Here on the blog we often talk about the virtue of small steps. Tracy talks write a bit about doing less. Me, I’m more a shoot for the moon kind of person but I’m that way because it leads to me doing more even if I don’t achieve the big goal. The thing is, for me, I don’t feel bad for aiming high and settling with a lesser achievement.
I think we ought to celebrate our small achievements. And as Tracy wrote recently it’s not all about getting better all the time.
We’re in a society that seems only to care about BIG CHANGES. But the incremental gains after the first chuck of achievement are often small. Most of the good comes from the initial small thing. And the small thing may be more sustainable.
So maybe we ought to celebrate the small stuff.
Here’s two examples:
Running: We’ve written before in praise of small distances. I loved my one mile a day running streak. And the New York Times touts the health benefits of running 10 minutes a day.
Weight loss: Again, we’ve written in praise of moderate weight loss. Everyone talks about the health benefits of weight loss but we tend to think of weight loss in terms of big big transformations. You know, biggest loser caliber weight loss. But almost all the health benefits of weight loss come with small losses, say of five per cent of your body weight.

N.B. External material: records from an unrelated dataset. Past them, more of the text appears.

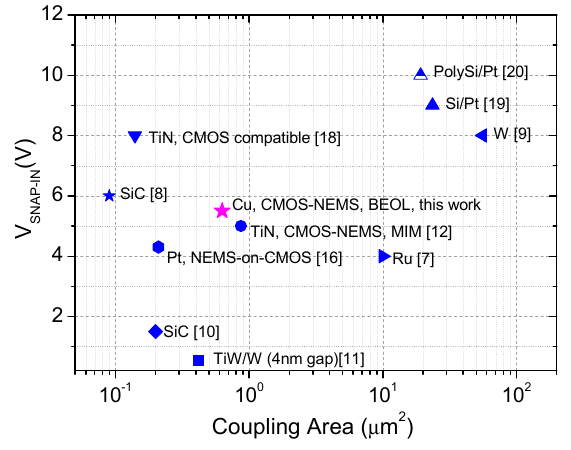
Figure 6. Top-down mechanical switches state of the Art.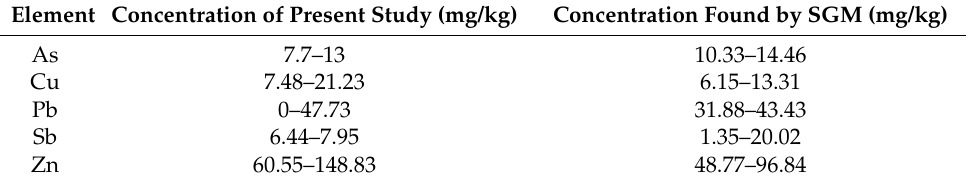
Table 4. Comparison of soil ranges, present study and SGM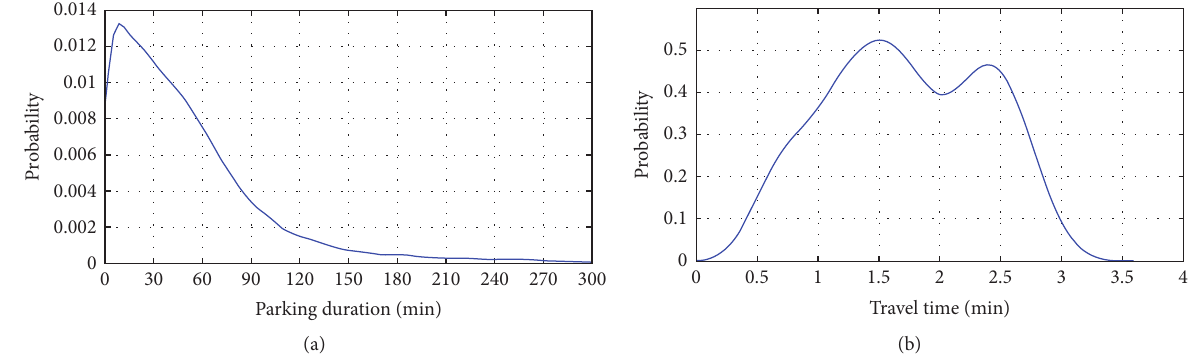
Figure 4: Probability densities of (a) parking durations and (b) travel times from car park to CS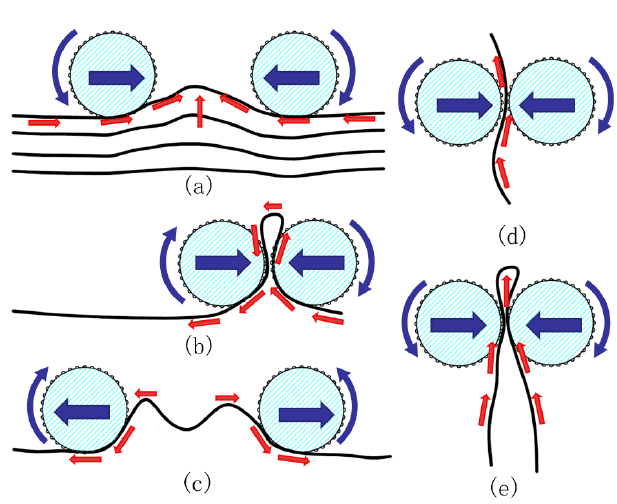
Figure 3. Schematic diagram of roller fingertips cooperating with grabbing. (a) The rollers on both sides roll against each other and move to the center so that the center of the fabric in the multi-layer tiled state arches to realize the grabbing of the arched part. (b) When grabbing the corner of the fabric, the rotation speed of the roller near the edge is slightly higher, and the differential rotation of the two rollers makes the fabric at the edge bulge. After clamping the bulge, the roller continues to rotate at a differential speed, so that the roller near the edge transports all the fabric to the middle of the two rollers and finally clamps the corner of the fabric, making it convenient for the subsequent stretching operation. (c) The two rollers rotate reversely and move to both sides at the same time, and the fabric can be stretched to both sides by the friction of the rollers on the leather, thus achieving the spreading effect. (d) When grab- bing and clamping the single-layer fabric, the grabbing position can be adjusted by rotating the two rollers at the same speed. (e) When grabbing fabric folds or clamping multi-layer fabrics, the grabbing position can be adjusted and the grabbing posture of leather can be changed partly by controlling the rotation direction and speed of the two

Here at the Feminist Approaches to Bioethics Congress Kate Hunt opened with a plenary address on gender and health care. As a success story she looked at a fitness and health group for men associated with local football clubs. She counted this program as a success because many of the men, who weighed on average 250 lbs, lost and kept off about five to ten lbs. The researchers who designed the program count that as success in terms of health impact even if it’s not biggest loser style success.
Losing and keeping off 5-10 lbs isn’t anywhere near as hard as losing 50 lbs and yet you get many of the health benefits. Ditto running a mile versus running a marathon.
Why then don’t we care about small achievements? How might we change our thinking about this?
One thought on “Loving the little things but why don’t we celebrate them more?”
If you personally know anyone or yourself who had an injury serious enough that one needed wheelchair use, someone else to hang on..just to walk around the block, you would change your own mindset about super “big” physical achievements.
I was that person over 18 months ago when I had a concussion. The first wk., I couldn’t walk around the block without someone beside me. I needed wheelchair assistance to get onto the plane …5 days after my accident. I couldn’t look at a computer screen and be tired. (Physicians forbid concussion patients to use computer screens for lst few wks.)
It is incredibly humbling to learn that I could finally move around in my kitchen without getting dizzy…3 months later.
So for me to ride 20 km. trips several times per wk. combined with 45 km. bike trip on a weekend day…is tremendous reminder to myself.
(I was on disability leave from work for nearly 6 months.)
Should I flagellate myself for not yet cycling a 100 km. trip in 1 day this yr.? I don’t care whether or not I do it. Being alive and healthy is so much more than a 100 km. bike ride.